(Saved data entries)
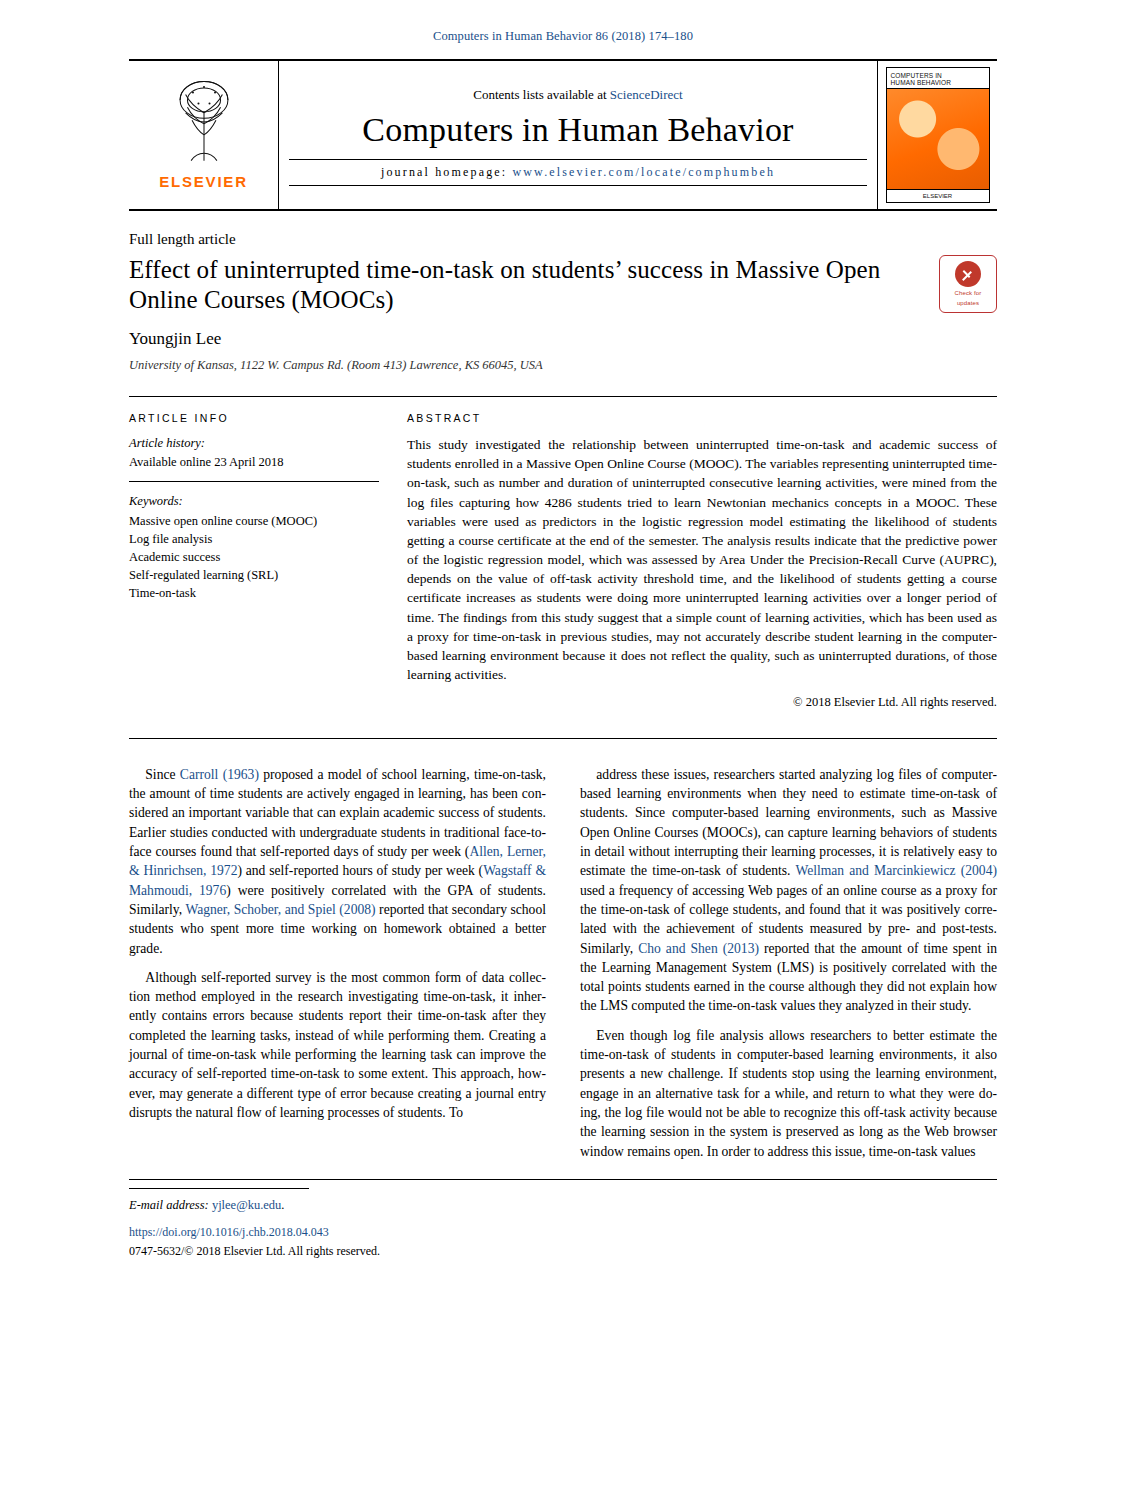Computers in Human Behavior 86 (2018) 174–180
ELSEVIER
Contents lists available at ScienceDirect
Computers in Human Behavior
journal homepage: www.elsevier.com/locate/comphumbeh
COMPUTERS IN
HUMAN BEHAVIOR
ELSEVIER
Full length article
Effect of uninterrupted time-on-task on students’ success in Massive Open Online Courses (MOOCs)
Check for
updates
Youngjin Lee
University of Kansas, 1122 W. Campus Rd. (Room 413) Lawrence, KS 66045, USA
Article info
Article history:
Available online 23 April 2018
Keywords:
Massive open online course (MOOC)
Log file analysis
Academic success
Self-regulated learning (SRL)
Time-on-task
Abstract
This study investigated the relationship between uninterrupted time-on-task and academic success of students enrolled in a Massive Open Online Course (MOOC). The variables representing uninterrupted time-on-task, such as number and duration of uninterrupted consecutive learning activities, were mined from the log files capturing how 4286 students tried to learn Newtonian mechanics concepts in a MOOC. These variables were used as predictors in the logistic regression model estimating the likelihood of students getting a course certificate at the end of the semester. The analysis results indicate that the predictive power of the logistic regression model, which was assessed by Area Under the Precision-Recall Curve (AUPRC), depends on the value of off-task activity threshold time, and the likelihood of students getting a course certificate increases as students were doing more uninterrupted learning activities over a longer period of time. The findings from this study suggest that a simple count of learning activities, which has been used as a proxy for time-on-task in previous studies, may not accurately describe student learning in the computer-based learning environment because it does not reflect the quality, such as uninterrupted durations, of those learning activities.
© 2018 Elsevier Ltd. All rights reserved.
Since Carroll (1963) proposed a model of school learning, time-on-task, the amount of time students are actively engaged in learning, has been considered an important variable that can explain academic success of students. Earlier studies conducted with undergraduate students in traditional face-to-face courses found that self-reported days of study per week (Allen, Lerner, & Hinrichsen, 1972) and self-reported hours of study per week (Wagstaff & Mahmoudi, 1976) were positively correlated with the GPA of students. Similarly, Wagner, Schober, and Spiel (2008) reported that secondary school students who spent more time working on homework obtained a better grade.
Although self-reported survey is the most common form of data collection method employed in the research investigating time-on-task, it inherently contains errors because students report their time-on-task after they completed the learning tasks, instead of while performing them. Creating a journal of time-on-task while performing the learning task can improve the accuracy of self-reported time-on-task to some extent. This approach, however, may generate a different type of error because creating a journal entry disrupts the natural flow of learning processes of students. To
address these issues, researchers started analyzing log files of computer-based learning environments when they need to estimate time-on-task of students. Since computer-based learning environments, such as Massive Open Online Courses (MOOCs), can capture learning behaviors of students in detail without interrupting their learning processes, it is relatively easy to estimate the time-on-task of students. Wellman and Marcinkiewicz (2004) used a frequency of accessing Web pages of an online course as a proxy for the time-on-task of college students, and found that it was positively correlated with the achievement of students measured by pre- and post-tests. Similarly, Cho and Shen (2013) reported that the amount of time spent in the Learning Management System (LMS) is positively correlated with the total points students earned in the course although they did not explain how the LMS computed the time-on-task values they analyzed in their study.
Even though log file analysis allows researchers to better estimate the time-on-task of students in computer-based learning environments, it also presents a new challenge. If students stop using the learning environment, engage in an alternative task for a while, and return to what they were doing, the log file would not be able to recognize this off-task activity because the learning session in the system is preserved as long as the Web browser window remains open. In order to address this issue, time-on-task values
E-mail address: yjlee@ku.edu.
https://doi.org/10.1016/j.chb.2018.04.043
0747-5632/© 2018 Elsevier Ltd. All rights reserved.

## YOUR OBJECTIVE
Reproduce every entry above in full and exactly, though not its pictures.

## RESPONSE
Computers in Human Behavior 86 (2018) 174–180
ELSEVIER
Contents lists available at ScienceDirect
Computers in Human Behavior
journal homepage: www.elsevier.com/locate/comphumbeh
COMPUTERS IN
HUMAN BEHAVIOR
ELSEVIER
Full length article
Effect of uninterrupted time-on-task on students’ success in Massive Open Online Courses (MOOCs)
Check for
updates
Youngjin Lee
University of Kansas, 1122 W. Campus Rd. (Room 413) Lawrence, KS 66045, USA
Article info
Article history:
Available online 23 April 2018
Keywords:
Massive open online course (MOOC)
Log file analysis
Academic success
Self-regulated learning (SRL)
Time-on-task
Abstract
This study investigated the relationship between uninterrupted time-on-task and academic success of students enrolled in a Massive Open Online Course (MOOC). The variables representing uninterrupted time-on-task, such as number and duration of uninterrupted consecutive learning activities, were mined from the log files capturing how 4286 students tried to learn Newtonian mechanics concepts in a MOOC. These variables were used as predictors in the logistic regression model estimating the likelihood of students getting a course certificate at the end of the semester. The analysis results indicate that the predictive power of the logistic regression model, which was assessed by Area Under the Precision-Recall Curve (AUPRC), depends on the value of off-task activity threshold time, and the likelihood of students getting a course certificate increases as students were doing more uninterrupted learning activities over a longer period of time. The findings from this study suggest that a simple count of learning activities, which has been used as a proxy for time-on-task in previous studies, may not accurately describe student learning in the computer-based learning environment because it does not reflect the quality, such as uninterrupted durations, of those learning activities.
© 2018 Elsevier Ltd. All rights reserved.
Since Carroll (1963) proposed a model of school learning, time-on-task, the amount of time students are actively engaged in learning, has been considered an important variable that can explain academic success of students. Earlier studies conducted with undergraduate students in traditional face-to-face courses found that self-reported days of study per week (Allen, Lerner, & Hinrichsen, 1972) and self-reported hours of study per week (Wagstaff & Mahmoudi, 1976) were positively correlated with the GPA of students. Similarly, Wagner, Schober, and Spiel (2008) reported that secondary school students who spent more time working on homework obtained a better grade.
Although self-reported survey is the most common form of data collection method employed in the research investigating time-on-task, it inherently contains errors because students report their time-on-task after they completed the learning tasks, instead of while performing them. Creating a journal of time-on-task while performing the learning task can improve the accuracy of self-reported time-on-task to some extent. This approach, however, may generate a different type of error because creating a journal entry disrupts the natural flow of learning processes of students. To
address these issues, researchers started analyzing log files of computer-based learning environments when they need to estimate time-on-task of students. Since computer-based learning environments, such as Massive Open Online Courses (MOOCs), can capture learning behaviors of students in detail without interrupting their learning processes, it is relatively easy to estimate the time-on-task of students. Wellman and Marcinkiewicz (2004) used a frequency of accessing Web pages of an online course as a proxy for the time-on-task of college students, and found that it was positively correlated with the achievement of students measured by pre- and post-tests. Similarly, Cho and Shen (2013) reported that the amount of time spent in the Learning Management System (LMS) is positively correlated with the total points students earned in the course although they did not explain how the LMS computed the time-on-task values they analyzed in their study.
Even though log file analysis allows researchers to better estimate the time-on-task of students in computer-based learning environments, it also presents a new challenge. If students stop using the learning environment, engage in an alternative task for a while, and return to what they were doing, the log file would not be able to recognize this off-task activity because the learning session in the system is preserved as long as the Web browser window remains open. In order to address this issue, time-on-task values
E-mail address: yjlee@ku.edu.
https://doi.org/10.1016/j.chb.2018.04.043
0747-5632/© 2018 Elsevier Ltd. All rights reserved.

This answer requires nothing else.